* **Exercise directions**: Could you print every one of the rows below word for word, leaving the pictures out?

* **Listed entries**:
——————————
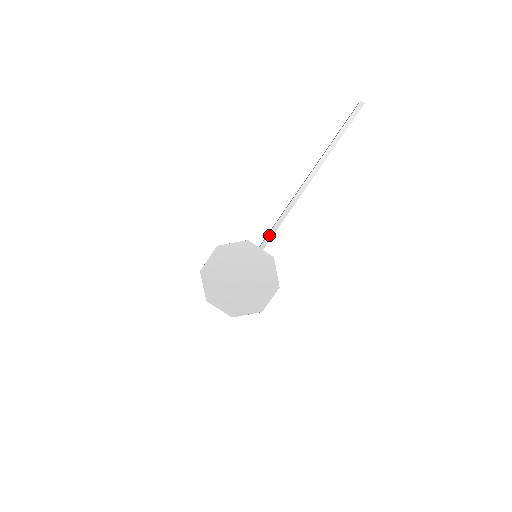
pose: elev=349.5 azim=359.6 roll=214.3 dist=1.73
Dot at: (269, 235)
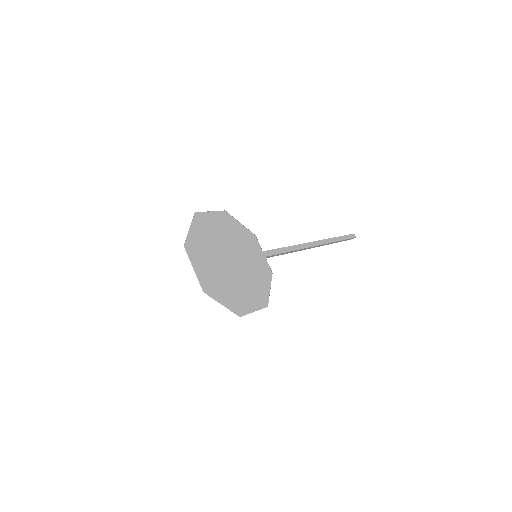
Dot at: (274, 250)
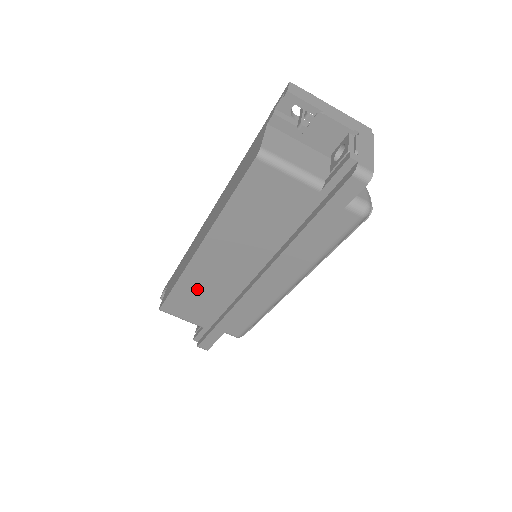
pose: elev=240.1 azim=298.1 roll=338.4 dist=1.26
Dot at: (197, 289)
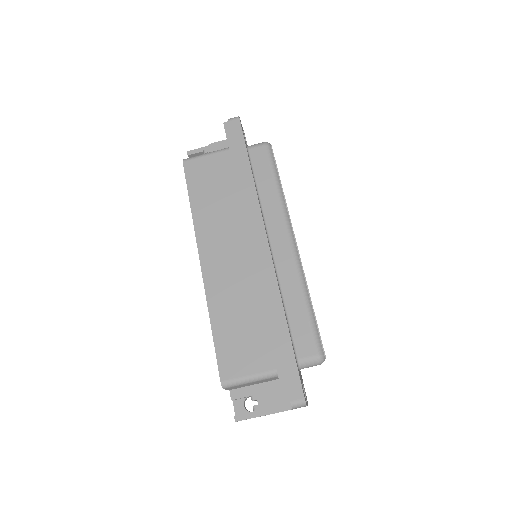
Dot at: (230, 310)
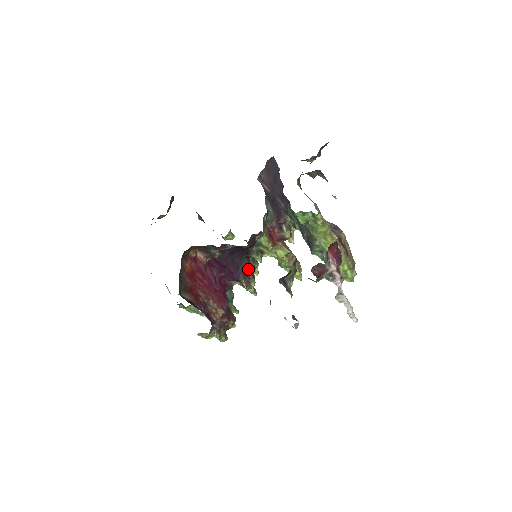
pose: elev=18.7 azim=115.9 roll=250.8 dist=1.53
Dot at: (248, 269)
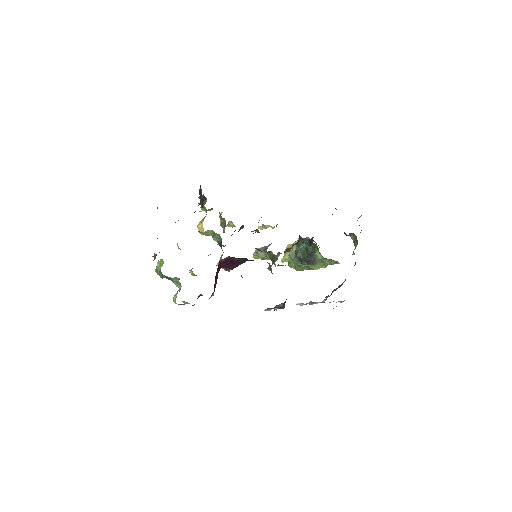
Dot at: occluded
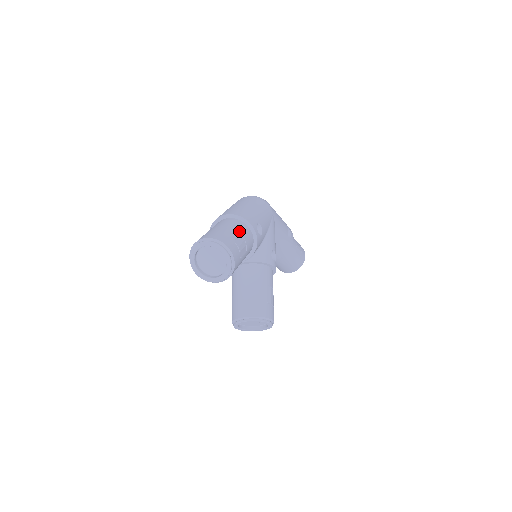
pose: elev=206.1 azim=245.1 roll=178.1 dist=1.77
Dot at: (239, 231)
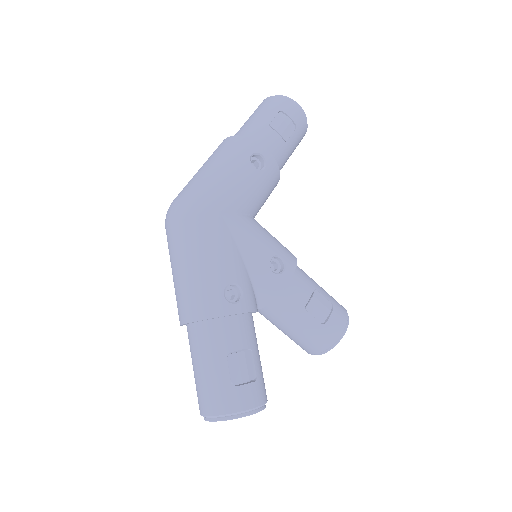
Dot at: (221, 352)
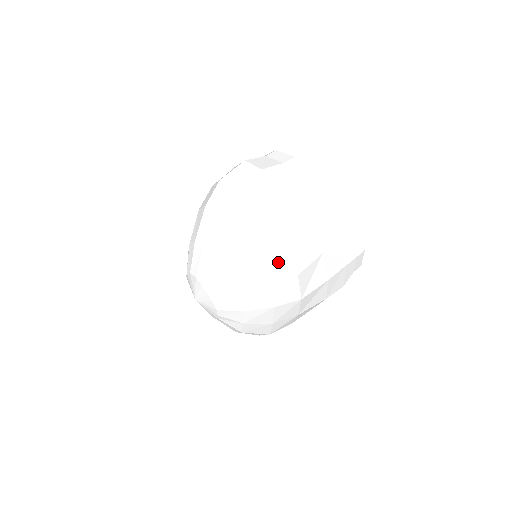
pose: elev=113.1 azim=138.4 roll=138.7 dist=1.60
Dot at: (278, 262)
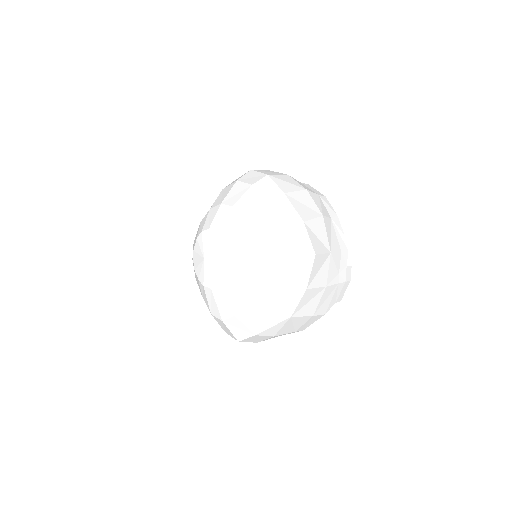
Dot at: (301, 236)
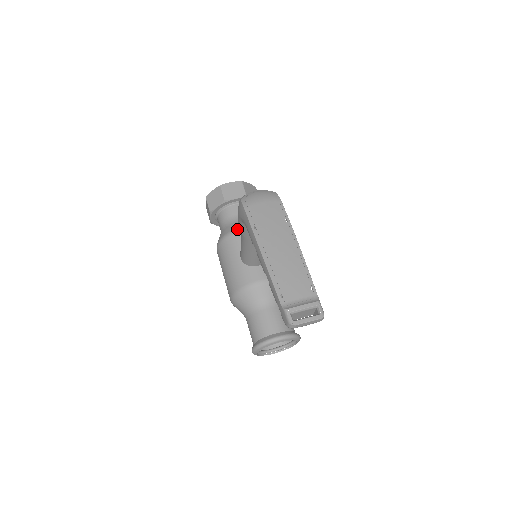
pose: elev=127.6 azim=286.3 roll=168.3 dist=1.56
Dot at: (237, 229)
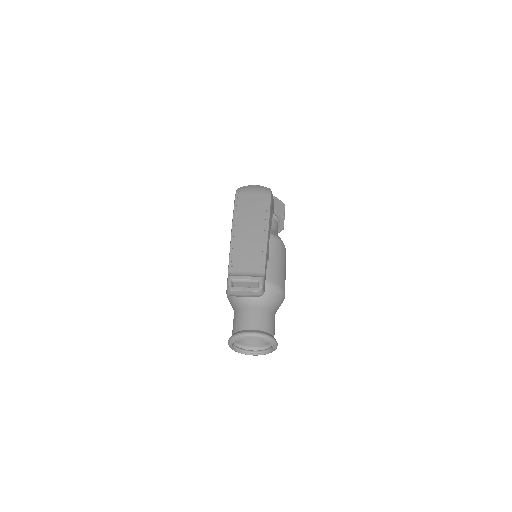
Dot at: occluded
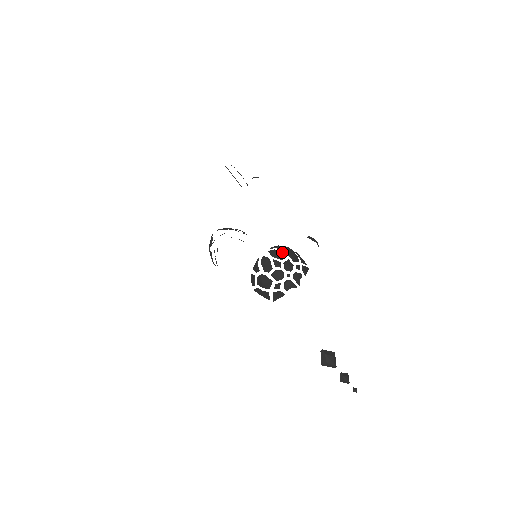
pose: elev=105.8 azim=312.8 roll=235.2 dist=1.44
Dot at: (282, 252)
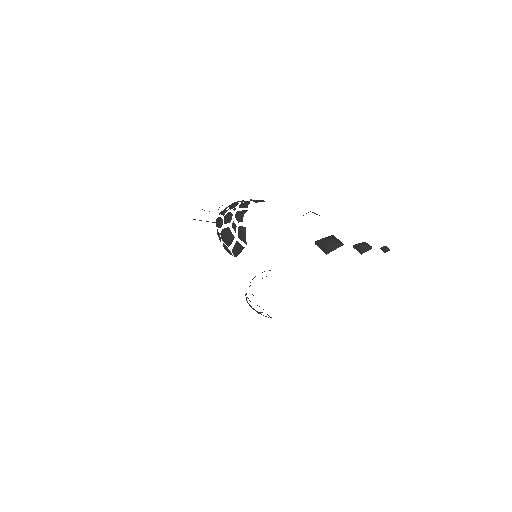
Dot at: occluded
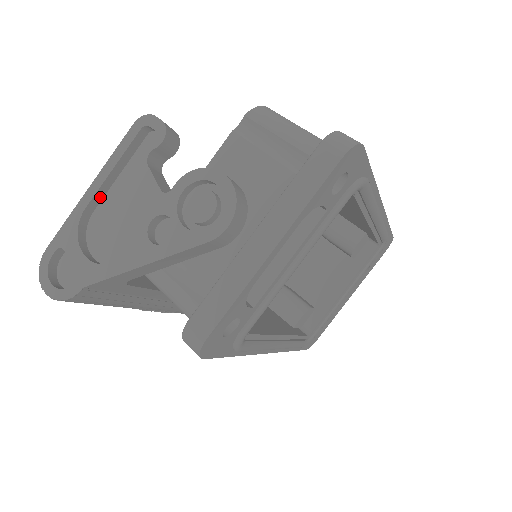
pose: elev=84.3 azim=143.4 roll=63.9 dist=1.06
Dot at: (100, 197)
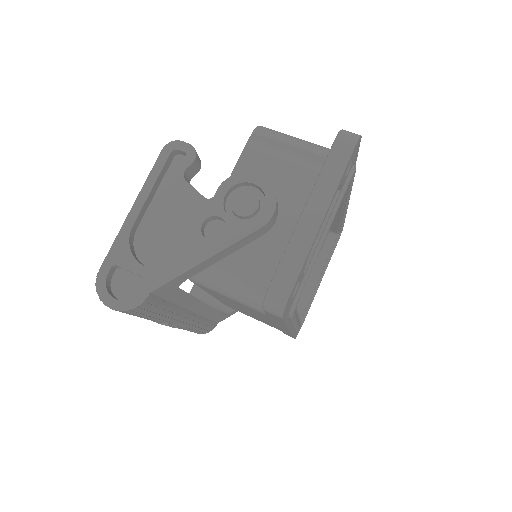
Dot at: (141, 216)
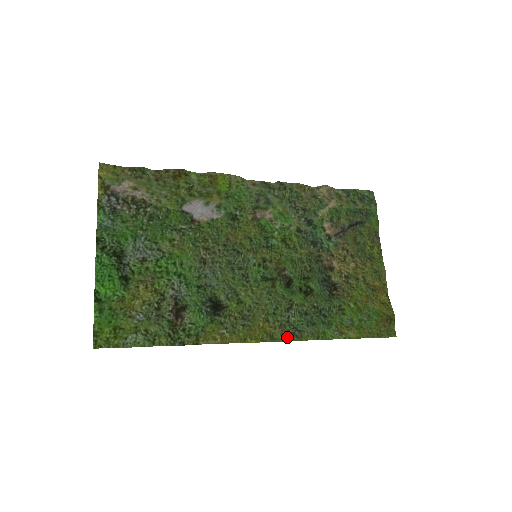
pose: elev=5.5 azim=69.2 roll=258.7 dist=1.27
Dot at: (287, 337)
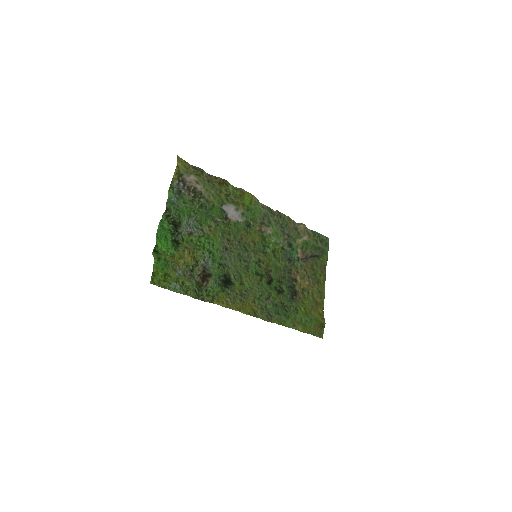
Dot at: (263, 317)
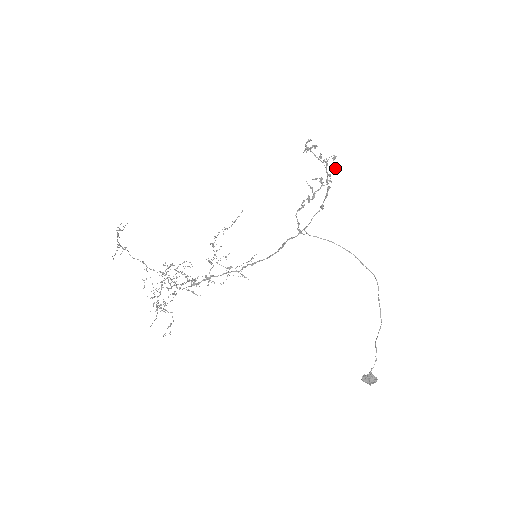
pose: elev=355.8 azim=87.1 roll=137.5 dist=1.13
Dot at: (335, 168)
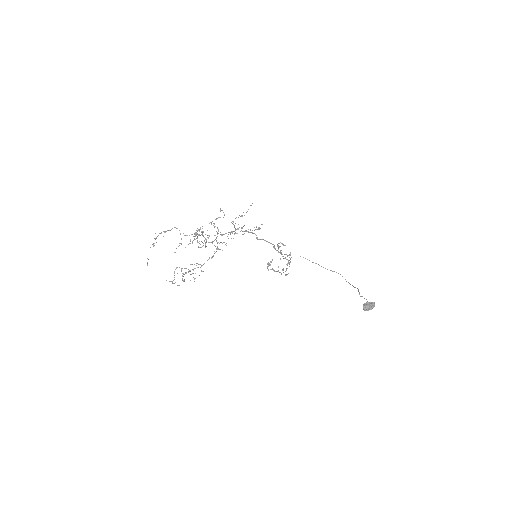
Dot at: occluded
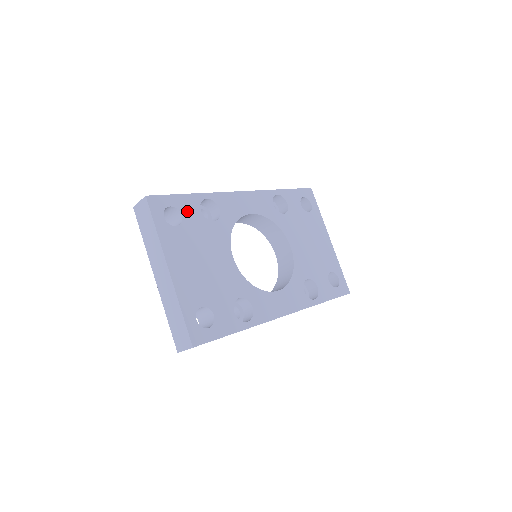
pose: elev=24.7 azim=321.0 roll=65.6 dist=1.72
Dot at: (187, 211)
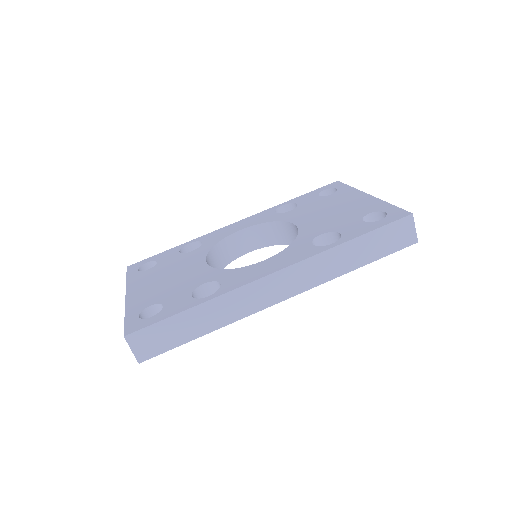
Dot at: (164, 258)
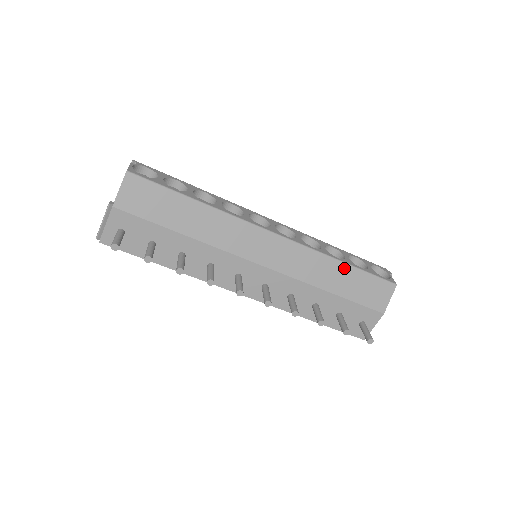
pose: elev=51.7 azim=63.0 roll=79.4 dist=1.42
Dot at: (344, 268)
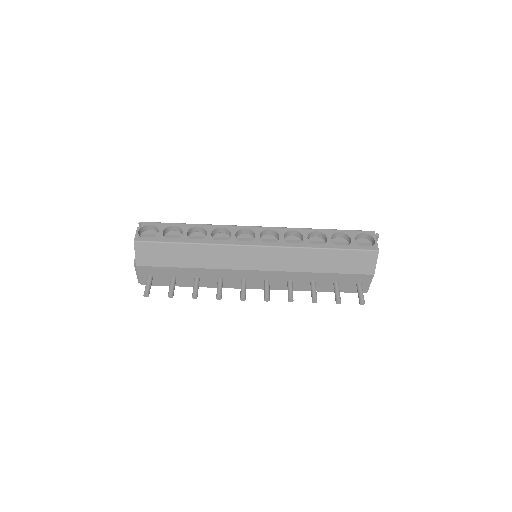
Dot at: (325, 252)
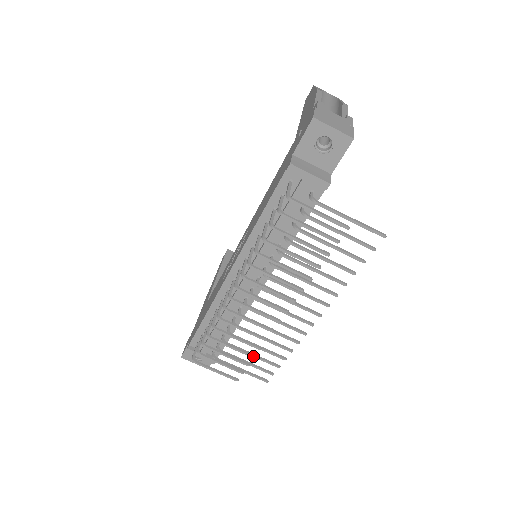
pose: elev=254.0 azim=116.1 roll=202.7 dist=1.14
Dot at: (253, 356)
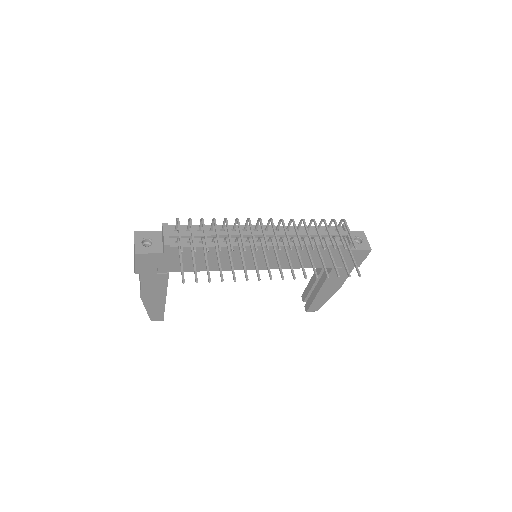
Dot at: occluded
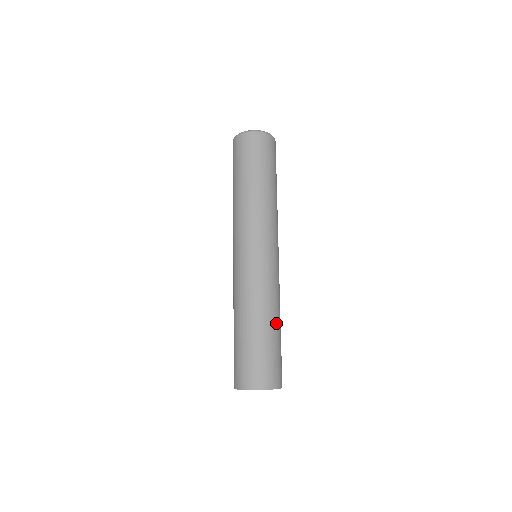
——————————
* **Task solution**:
pose: elev=349.5 azim=359.6 roll=214.3 dist=1.73
Dot at: (269, 235)
Dot at: (274, 250)
pose: elev=240.1 azim=298.1 roll=338.4 dist=1.26
Dot at: (197, 289)
Dot at: (230, 310)
pose: elev=18.7 azim=115.9 roll=250.8 dist=1.53
Dot at: (248, 269)
Dot at: occluded
pose: elev=206.1 azim=245.1 roll=178.1 dist=1.77
Dot at: (239, 231)
Dot at: (221, 352)
pose: elev=113.1 azim=138.4 roll=138.7 dist=1.60
Dot at: (278, 262)
Dot at: (301, 236)
pose: elev=127.6 azim=286.3 roll=168.3 dist=1.56
Dot at: (237, 229)
Dot at: occluded
pose: elev=105.8 azim=312.8 roll=235.2 dist=1.44
Dot at: (282, 252)
Dot at: occluded
pose: elev=84.3 azim=143.4 roll=63.9 dist=1.06
Dot at: (100, 197)
Dot at: (141, 216)
pose: elev=5.5 azim=69.2 roll=258.7 dist=1.27
Dot at: (287, 337)
Dot at: (263, 317)
pose: elev=355.8 azim=87.1 roll=137.5 dist=1.13
Dot at: (335, 168)
Dot at: occluded
pose: elev=24.7 azim=321.0 roll=65.6 dist=1.72
Dot at: (187, 211)
Dot at: (164, 258)
pose: elev=51.7 azim=63.0 roll=79.4 dist=1.42
Dot at: (344, 268)
Dot at: (325, 252)
pose: elev=254.0 azim=116.1 roll=202.7 dist=1.14
Dot at: (253, 356)
Dot at: occluded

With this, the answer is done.